Please copy everything from the start of the rows below down to and including the line that contains "name author: (Aubl.) Bremek.", reproducing each line without any change.

====

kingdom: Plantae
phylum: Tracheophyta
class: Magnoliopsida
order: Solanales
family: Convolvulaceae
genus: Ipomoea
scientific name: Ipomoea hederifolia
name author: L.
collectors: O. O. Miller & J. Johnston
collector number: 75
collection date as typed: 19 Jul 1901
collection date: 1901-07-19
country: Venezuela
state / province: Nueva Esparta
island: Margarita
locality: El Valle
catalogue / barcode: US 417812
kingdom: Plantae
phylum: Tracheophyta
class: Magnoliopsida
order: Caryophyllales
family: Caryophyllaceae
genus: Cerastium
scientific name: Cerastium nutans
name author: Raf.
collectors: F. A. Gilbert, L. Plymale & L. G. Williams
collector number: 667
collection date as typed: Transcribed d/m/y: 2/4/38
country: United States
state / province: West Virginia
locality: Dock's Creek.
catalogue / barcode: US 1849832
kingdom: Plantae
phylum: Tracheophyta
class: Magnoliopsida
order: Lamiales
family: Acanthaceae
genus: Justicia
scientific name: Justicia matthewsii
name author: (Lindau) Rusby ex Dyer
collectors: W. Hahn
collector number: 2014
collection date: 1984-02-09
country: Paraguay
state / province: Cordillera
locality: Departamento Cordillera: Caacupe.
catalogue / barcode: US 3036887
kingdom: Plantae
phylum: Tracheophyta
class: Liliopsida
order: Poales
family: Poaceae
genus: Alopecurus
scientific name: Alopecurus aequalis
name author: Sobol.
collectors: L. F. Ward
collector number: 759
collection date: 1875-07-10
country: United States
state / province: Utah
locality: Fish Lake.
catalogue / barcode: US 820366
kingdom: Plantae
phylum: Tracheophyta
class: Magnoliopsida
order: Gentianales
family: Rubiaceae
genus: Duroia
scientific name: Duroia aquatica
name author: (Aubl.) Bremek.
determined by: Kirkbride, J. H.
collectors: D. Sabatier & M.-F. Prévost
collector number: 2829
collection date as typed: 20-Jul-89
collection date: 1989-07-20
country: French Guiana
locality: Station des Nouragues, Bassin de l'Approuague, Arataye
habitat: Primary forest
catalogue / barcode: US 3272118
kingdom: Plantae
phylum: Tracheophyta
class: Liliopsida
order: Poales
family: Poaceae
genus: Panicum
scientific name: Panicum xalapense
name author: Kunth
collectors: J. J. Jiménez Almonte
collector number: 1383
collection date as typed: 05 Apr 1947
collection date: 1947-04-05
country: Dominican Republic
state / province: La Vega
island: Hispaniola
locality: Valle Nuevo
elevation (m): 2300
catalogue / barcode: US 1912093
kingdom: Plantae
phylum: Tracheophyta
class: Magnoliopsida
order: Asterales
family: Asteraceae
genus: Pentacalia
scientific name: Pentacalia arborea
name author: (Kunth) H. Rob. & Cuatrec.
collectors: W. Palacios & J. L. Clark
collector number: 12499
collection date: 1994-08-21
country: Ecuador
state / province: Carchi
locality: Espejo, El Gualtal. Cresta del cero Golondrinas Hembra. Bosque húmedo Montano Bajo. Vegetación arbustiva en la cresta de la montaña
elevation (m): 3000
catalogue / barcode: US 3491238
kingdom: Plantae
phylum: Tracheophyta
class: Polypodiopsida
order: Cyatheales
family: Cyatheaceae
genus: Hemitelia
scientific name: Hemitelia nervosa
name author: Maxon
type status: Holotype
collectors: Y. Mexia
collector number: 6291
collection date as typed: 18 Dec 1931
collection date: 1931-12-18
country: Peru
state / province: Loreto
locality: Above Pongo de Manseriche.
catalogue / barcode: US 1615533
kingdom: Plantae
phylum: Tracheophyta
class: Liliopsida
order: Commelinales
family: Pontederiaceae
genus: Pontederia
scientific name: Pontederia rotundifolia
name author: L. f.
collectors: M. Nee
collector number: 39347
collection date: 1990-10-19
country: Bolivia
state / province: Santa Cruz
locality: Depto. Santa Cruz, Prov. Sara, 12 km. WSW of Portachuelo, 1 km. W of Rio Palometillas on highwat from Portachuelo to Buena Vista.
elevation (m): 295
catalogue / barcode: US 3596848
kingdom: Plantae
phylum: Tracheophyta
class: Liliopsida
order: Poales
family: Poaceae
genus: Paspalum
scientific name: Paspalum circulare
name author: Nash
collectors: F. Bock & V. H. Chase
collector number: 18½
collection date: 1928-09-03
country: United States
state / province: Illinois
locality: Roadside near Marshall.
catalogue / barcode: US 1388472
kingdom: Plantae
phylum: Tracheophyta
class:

====

◆ **Problem solution**
kingdom: Plantae
phylum: Tracheophyta
class: Magnoliopsida
order: Solanales
family: Convolvulaceae
genus: Ipomoea
scientific name: Ipomoea hederifolia
name author: L.
collectors: O. O. Miller & J. Johnston
collector number: 75
collection date as typed: 19 Jul 1901
collection date: 1901-07-19
country: Venezuela
state / province: Nueva Esparta
island: Margarita
locality: El Valle
catalogue / barcode: US 417812
kingdom: Plantae
phylum: Tracheophyta
class: Magnoliopsida
order: Caryophyllales
family: Caryophyllaceae
genus: Cerastium
scientific name: Cerastium nutans
name author: Raf.
collectors: F. A. Gilbert, L. Plymale & L. G. Williams
collector number: 667
collection date as typed: Transcribed d/m/y: 2/4/38
country: United States
state / province: West Virginia
locality: Dock's Creek.
catalogue / barcode: US 1849832
kingdom: Plantae
phylum: Tracheophyta
class: Magnoliopsida
order: Lamiales
family: Acanthaceae
genus: Justicia
scientific name: Justicia matthewsii
name author: (Lindau) Rusby ex Dyer
collectors: W. Hahn
collector number: 2014
collection date: 1984-02-09
country: Paraguay
state / province: Cordillera
locality: Departamento Cordillera: Caacupe.
catalogue / barcode: US 3036887
kingdom: Plantae
phylum: Tracheophyta
class: Liliopsida
order: Poales
family: Poaceae
genus: Alopecurus
scientific name: Alopecurus aequalis
name author: Sobol.
collectors: L. F. Ward
collector number: 759
collection date: 1875-07-10
country: United States
state / province: Utah
locality: Fish Lake.
catalogue / barcode: US 820366
kingdom: Plantae
phylum: Tracheophyta
class: Magnoliopsida
order: Gentianales
family: Rubiaceae
genus: Duroia
scientific name: Duroia aquatica
name author: (Aubl.) Bremek.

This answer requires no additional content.